Nos llevamos la palma

Se conmueve la tierra, se agrieta y alza, se duele, pero no por nosotros. Llora, grita, y sus lágrimas y lamentos atruenan el aire y le abrasan el rostro, pero tampoco es por ellos por quienes se duele, ni por lo que se duele. No sabemos por qué ni por quién, pero se duele.


Disponemos, eso sí, de una justificación científica, de una vasta literatura sobre el fenómeno, nada escapa a nuestro saber, pero por qué no sabemos consolarla, por qué no podemos ir hasta ella y acariciarla, y calmarla, y hacerle saber que la amamos hasta el extremo de morirnos de ternura por ella.
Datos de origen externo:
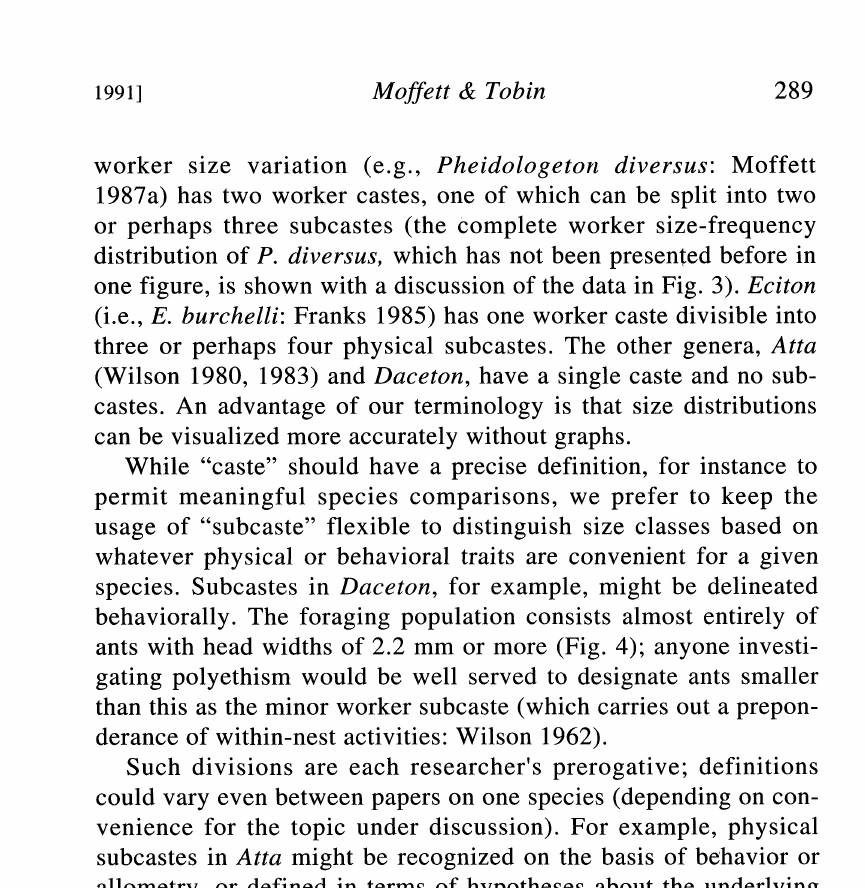
Fig. 3 (opposite). Worker size-frequency distributions in a Pheidologeton diver- sus colony from Singapore (below and left) and a P. pygmaeus colony from Sarawak (top right). The wide size range of P. diversus nonminor workers probably arose from a narrowly defined major caste in a P. pygmaeus-like ancestor. Measurements for the P. diversus colony were made on a sample of 1,080 minor workers and separately on a sample of 278 nonminors; the minor workers made up at least 99% of all workers in the colony, so if the minor worker peak was correctly proportioned on this page relative to the nonminors, the peak would be five meters tall! The largest worker in the whole colony was not in this sample (5.63 mm); the absolute gap of 0.46 mm between the largest minor and smallest nonminor was con- firmed further for this colony by measurements of an additional 830 minors in the course of behavioral experiments prior to colony excavation. Measurements for P. pygmaeus were made for 50 minors and 50 nonminors (majors)rathe latter made up less than 0.5% of the worker labor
No podemos porque ella no obedece a razón alguna, y eso entre nosotros no es razón, sino sinrazón, brutalidad, vesania, pero no lo es, es algo tan viejo y remoto como lo es la vida. No hemos olvidado de eso, de que vivimos, de que somos seres vivos, claves de lo peor y lo mejor según la apetencia de esas fuerzas tan a flor de piel y tan lejos del alma.


“El principio es el agua” afirmó Tales, no dijo semen, tampoco orina y, menos aún, saliva, nosotros sí, y en esa afirmación se fundamenta la soberbia de perder la noción de la vida, de no ser capaces de entender que nos enfrentamos a ella. Lo fue y es con el virus y lo es ahora con el volcán.


No obstante, hemos avanzado, un guardia civil portando una cabra lo corrobora, quizá, ni eso, y la cabra sea solo rehén de la vieja melancolía de creernos superiores en todos los órdenes e inmensos en los desórdenes.